Increased IkappaB alpha expression is essential for the tolerogenic property of TGF-beta-exposed APCs.

IkappaB alpha is an inhibitor of the transcriptional factor NF-kappaB, and it is an essential component of the signaling pathways that lead to expression of inflammatory molecules. These include cytokines and costimulatory molecules associated with antigen presentation in an inflammatory immune response. In this study, we report that antigen-presenting cells exposed to TGF-beta induce peripheral tolerance by increasing IkappaB alpha expression. Exposure of antigen presenting cells (APCs) to TGF-beta is known to impair their ability to secrete IL-12, and such impairment correlated with reduced NF-kappaB activity as indicated by significantly reduced nuclear levels of p50, an essential subunit of NF-kappaB for IL-12 transcription. Blockade of increased nuclear IkappaB alpha in APCs by expression of small interfering RNA molecules (siRNAs) targeting IkappaB alpha transcripts prevented IL-12 impairment and the decline in nuclear p50 levels. Furthermore, such IkappaB alpha blockade also interfered with the tolerogenic property of TGF-beta-exposed APCs. However, increased expression of IkappaB alpha in APCs, independent of TGF-beta exposure, reduced nuclear p50 levels and permitted tolerance induction by APCs. Thus, our findings attribute a direct and significant role to IkappaB alpha in the tolerogenic potential of APCs. Increased IkappaB alpha expression in APCs may therefore offer a therapeutic approach to achieve antigen-specific immunomodulation.

# # #

**Goal of the exercise:**
Translate this sentence from the text on IkappaB alpha into Spanish: "Thus, our findings attribute a direct and significant role to IkappaB alpha in the tolerogenic potential of APCs." The listing has no role in this exercise.

**Information shown:**
# # #

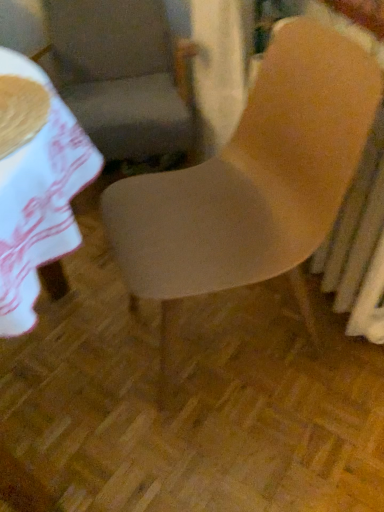
Where is `free spot below matte wood chair at center, the second chair positioned from the back (from a real-world perspective)`? The width and height of the screenshot is (384, 512). free spot below matte wood chair at center, the second chair positioned from the back (from a real-world perspective) is located at coordinates (230, 336).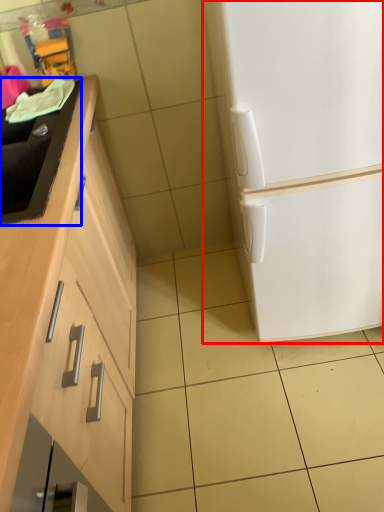
Question: Which of the following is the closest to the observer, refrigerator (highlighted by a red box) or sink (highlighted by a blue box)?

Choices:
 (A) refrigerator
 (B) sink

Answer: (A)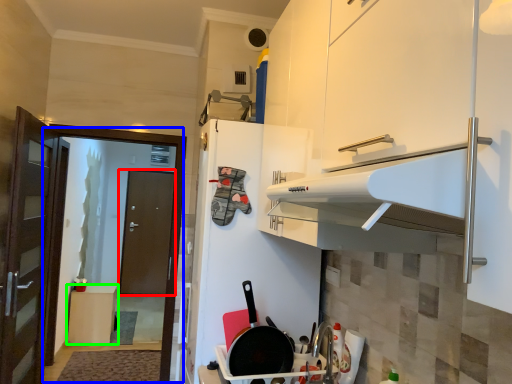
Question: Considering the real-world distances, which object is farthest from door (highlighted by a red box)? screen door (highlighted by a blue box) or furniture (highlighted by a green box)?

Choices:
 (A) screen door
 (B) furniture

Answer: (A)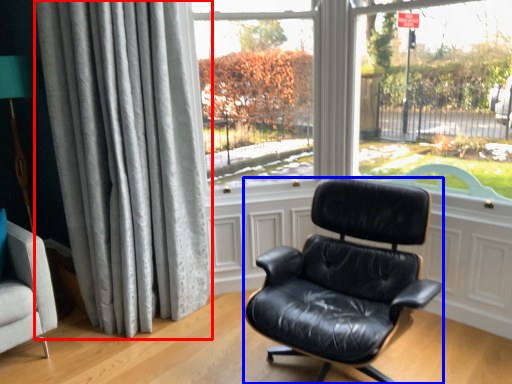
Question: Which point is further to the camera, curtain (highlighted by a red box) or chair (highlighted by a blue box)?

Choices:
 (A) curtain
 (B) chair

Answer: (A)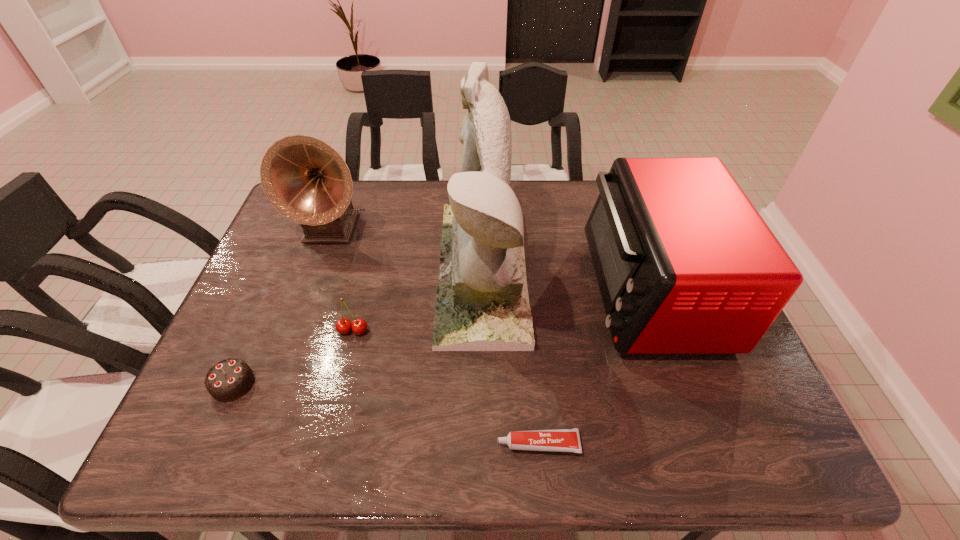
Find the location of `vacant space at the near left corner`. vacant space at the near left corner is located at coordinates (248, 431).

Find the location of `free spot at the near right corner of the desktop`. free spot at the near right corner of the desktop is located at coordinates (x=733, y=420).

Identify the location of free spot between the cherry and the second nearest object. (293, 357).

Locate an element on the screen. This screenshot has height=540, width=960. free area in between the rightmost object and the sculpture is located at coordinates (566, 281).

Locate an element on the screen. free space that is in between the second nearest object and the toothpaste is located at coordinates (386, 414).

# # #

**Solution for this task:**
Así, nuestros hallazgos atribuyen a IkappaB alfa un papel directo y significativo en el potencial tolerogénico de las APC.